Requirement – Rewrite the listing below as a Markdown table with two columns, Row and Line, numbering each line in order and leaving out any blank lines.
········
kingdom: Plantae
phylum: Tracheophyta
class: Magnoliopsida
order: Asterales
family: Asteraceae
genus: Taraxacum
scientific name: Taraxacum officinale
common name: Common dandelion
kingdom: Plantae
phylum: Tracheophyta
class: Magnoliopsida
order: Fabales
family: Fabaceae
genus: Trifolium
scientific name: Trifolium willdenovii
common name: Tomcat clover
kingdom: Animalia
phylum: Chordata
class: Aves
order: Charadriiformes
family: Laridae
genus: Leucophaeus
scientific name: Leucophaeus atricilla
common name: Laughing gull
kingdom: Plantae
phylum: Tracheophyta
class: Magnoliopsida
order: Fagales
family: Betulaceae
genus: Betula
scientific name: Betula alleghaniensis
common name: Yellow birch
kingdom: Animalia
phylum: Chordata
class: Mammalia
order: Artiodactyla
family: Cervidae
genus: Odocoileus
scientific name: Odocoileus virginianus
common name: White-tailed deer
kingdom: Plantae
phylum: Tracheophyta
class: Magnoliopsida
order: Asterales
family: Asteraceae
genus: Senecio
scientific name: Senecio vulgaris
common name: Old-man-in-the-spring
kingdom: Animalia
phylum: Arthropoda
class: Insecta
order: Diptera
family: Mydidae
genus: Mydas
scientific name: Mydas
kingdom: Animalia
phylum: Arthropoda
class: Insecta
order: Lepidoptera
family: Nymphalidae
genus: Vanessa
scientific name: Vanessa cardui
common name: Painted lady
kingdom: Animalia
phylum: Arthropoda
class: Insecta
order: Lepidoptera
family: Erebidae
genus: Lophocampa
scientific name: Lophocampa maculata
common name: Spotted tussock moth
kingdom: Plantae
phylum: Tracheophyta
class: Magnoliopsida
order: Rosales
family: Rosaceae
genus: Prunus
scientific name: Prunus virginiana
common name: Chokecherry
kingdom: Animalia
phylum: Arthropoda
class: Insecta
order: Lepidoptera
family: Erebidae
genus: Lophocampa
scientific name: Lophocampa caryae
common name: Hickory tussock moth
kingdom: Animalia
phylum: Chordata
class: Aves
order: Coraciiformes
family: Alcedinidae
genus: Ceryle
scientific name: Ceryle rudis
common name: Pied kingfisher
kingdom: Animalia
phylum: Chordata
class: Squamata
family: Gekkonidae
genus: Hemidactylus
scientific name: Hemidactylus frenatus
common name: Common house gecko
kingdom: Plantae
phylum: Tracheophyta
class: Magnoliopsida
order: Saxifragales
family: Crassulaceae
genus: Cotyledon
········
Output for this task –
| Row | Line |
|---|---|
| 1 | kingdom: Plantae |
| 2 | phylum: Tracheophyta |
| 3 | class: Magnoliopsida |
| 4 | order: Asterales |
| 5 | family: Asteraceae |
| 6 | genus: Taraxacum |
| 7 | scientific name: Taraxacum officinale |
| 8 | common name: Common dandelion |
| 9 | kingdom: Plantae |
| 10 | phylum: Tracheophyta |
| 11 | class: Magnoliopsida |
| 12 | order: Fabales |
| 13 | family: Fabaceae |
| 14 | genus: Trifolium |
| 15 | scientific name: Trifolium willdenovii |
| 16 | common name: Tomcat clover |
| 17 | kingdom: Animalia |
| 18 | phylum: Chordata |
| 19 | class: Aves |
| 20 | order: Charadriiformes |
| 21 | family: Laridae |
| 22 | genus: Leucophaeus |
| 23 | scientific name: Leucophaeus atricilla |
| 24 | common name: Laughing gull |
| 25 | kingdom: Plantae |
| 26 | phylum: Tracheophyta |
| 27 | class: Magnoliopsida |
| 28 | order: Fagales |
| 29 | family: Betulaceae |
| 30 | genus: Betula |
| 31 | scientific name: Betula alleghaniensis |
| 32 | common name: Yellow birch |
| 33 | kingdom: Animalia |
| 34 | phylum: Chordata |
| 35 | class: Mammalia |
| 36 | order: Artiodactyla |
| 37 | family: Cervidae |
| 38 | genus: Odocoileus |
| 39 | scientific name: Odocoileus virginianus |
| 40 | common name: White-tailed deer |
| 41 | kingdom: Plantae |
| 42 | phylum: Tracheophyta |
| 43 | class: Magnoliopsida |
| 44 | order: Asterales |
| 45 | family: Asteraceae |
| 46 | genus: Senecio |
| 47 | scientific name: Senecio vulgaris |
| 48 | common name: Old-man-in-the-spring |
| 49 | kingdom: Animalia |
| 50 | phylum: Arthropoda |
| 51 | class: Insecta |
| 52 | order: Diptera |
| 53 | family: Mydidae |
| 54 | genus: Mydas |
| 55 | scientific name: Mydas |
| 56 | kingdom: Animalia |
| 57 | phylum: Arthropoda |
| 58 | class: Insecta |
| 59 | order: Lepidoptera |
| 60 | family: Nymphalidae |
| 61 | genus: Vanessa |
| 62 | scientific name: Vanessa cardui |
| 63 | common name: Painted lady |
| 64 | kingdom: Animalia |
| 65 | phylum: Arthropoda |
| 66 | class: Insecta |
| 67 | order: Lepidoptera |
| 68 | family: Erebidae |
| 69 | genus: Lophocampa |
| 70 | scientific name: Lophocampa maculata |
| 71 | common name: Spotted tussock moth |
| 72 | kingdom: Plantae |
| 73 | phylum: Tracheophyta |
| 74 | class: Magnoliopsida |
| 75 | order: Rosales |
| 76 | family: Rosaceae |
| 77 | genus: Prunus |
| 78 | scientific name: Prunus virginiana |
| 79 | common name: Chokecherry |
| 80 | kingdom: Animalia |
| 81 | phylum: Arthropoda |
| 82 | class: Insecta |
| 83 | order: Lepidoptera |
| 84 | family: Erebidae |
| 85 | genus: Lophocampa |
| 86 | scientific name: Lophocampa caryae |
| 87 | common name: Hickory tussock moth |
| 88 | kingdom: Animalia |
| 89 | phylum: Chordata |
| 90 | class: Aves |
| 91 | order: Coraciiformes |
| 92 | family: Alcedinidae |
| 93 | genus: Ceryle |
| 94 | scientific name: Ceryle rudis |
| 95 | common name: Pied kingfisher |
| 96 | kingdom: Animalia |
| 97 | phylum: Chordata |
| 98 | class: Squamata |
| 99 | family: Gekkonidae |
| 100 | genus: Hemidactylus |
| 101 | scientific name: Hemidactylus frenatus |
| 102 | common name: Common house gecko |
| 103 | kingdom: Plantae |
| 104 | phylum: Tracheophyta |
| 105 | class: Magnoliopsida |
| 106 | order: Saxifragales |
| 107 | family: Crassulaceae |
| 108 | genus: Cotyledon |